TRPGの中には、ナラティブ系と言われるジャンルがあります。想像ですが、ナラティブ系のシステムやシナリオって、初めて触れる方には、どうしていいか分からなかったり、うまくいくとは思えなかったりするのかと思います。わたくしも、かつてナラティブ系のシステムに初めて触れた時、それはレディ・ブラックバードやワンダー・ローズ・トゥ・ロードだったりしたのですが、どうしたらいいのか分かりませんでした。もしくは、WoDやヒーローウォーズのような初期のナラティブ系と言われるシステムでの、ナラティブなお話の作り方が分かりませんでした。

ですが、ナラティブ系TRPGって、遊び方さえ分かってしまえば、楽しいです。そこで、今回は、ナラティブ系TRPGに入門する二つの方法を紹介しましょう。

一つ目は「灰色城綺譚」です。

「灰色城綺譚」はGMが必要でPLが3人限定(シナリオも必要)というところが若干プレイの障害になるかもしれません。
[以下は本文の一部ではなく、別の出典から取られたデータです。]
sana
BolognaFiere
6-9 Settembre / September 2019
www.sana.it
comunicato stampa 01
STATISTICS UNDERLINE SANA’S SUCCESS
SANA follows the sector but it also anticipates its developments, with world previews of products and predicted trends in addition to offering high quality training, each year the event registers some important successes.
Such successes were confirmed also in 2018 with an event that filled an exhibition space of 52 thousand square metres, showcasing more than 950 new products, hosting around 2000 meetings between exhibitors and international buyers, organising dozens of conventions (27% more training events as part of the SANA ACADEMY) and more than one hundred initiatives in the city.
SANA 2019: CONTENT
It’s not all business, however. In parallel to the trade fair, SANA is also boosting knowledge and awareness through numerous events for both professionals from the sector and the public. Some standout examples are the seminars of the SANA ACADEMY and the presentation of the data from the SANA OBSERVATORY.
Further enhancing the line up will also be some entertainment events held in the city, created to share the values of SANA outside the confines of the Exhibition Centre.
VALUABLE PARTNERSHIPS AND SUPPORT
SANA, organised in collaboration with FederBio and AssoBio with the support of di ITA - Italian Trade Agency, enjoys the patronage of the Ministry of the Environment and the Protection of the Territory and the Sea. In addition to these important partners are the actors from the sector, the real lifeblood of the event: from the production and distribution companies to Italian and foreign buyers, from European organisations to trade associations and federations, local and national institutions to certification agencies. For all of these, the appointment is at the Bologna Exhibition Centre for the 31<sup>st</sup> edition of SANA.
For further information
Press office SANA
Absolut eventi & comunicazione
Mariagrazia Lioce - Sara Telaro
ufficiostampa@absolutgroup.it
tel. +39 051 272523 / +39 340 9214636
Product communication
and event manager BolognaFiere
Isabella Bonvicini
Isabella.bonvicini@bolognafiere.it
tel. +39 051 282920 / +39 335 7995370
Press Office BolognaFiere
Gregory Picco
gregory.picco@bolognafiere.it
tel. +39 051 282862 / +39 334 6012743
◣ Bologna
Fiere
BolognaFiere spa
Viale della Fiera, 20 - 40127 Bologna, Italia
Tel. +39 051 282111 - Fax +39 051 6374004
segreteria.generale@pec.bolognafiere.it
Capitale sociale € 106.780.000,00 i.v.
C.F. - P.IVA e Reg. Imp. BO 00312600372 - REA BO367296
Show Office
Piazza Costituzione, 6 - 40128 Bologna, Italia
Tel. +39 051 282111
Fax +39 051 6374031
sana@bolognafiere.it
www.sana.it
ですが、システムも付属のシナリオも大変に良く、機会があれば是非お試しいただければと存じます。

「灰色城綺譚」では、開始時にスタート時点での状況と、ハンドアウトが二つ(3つの場合もあります)与えられます。これは厳密にはルールではないのですが、約束として、PLはプレイ中にハンドアウトを自ら公開することが求められます。

一方で、ルール的には、PCやシナリオの舞台は、良い感情と悪い感情で表現されます。そして、悪い感情が勝ちやすいようになっています。それをどのように表現するかは、PLに任されます。

シナリオ中に提示された謎に回答が与えられることもありません。

それでもお話はRPによって進行しますし、PLがどのような過程でハンドアウトを公開するのか、場面にどれくらい悪意が進行しているのかによって、お話の流れは変わります。ハンドアウトや謎のような要素はGMが意図した物語上のギミックとも言えますが、それが、どのように物語に作用するのかは、PLに委ねられています。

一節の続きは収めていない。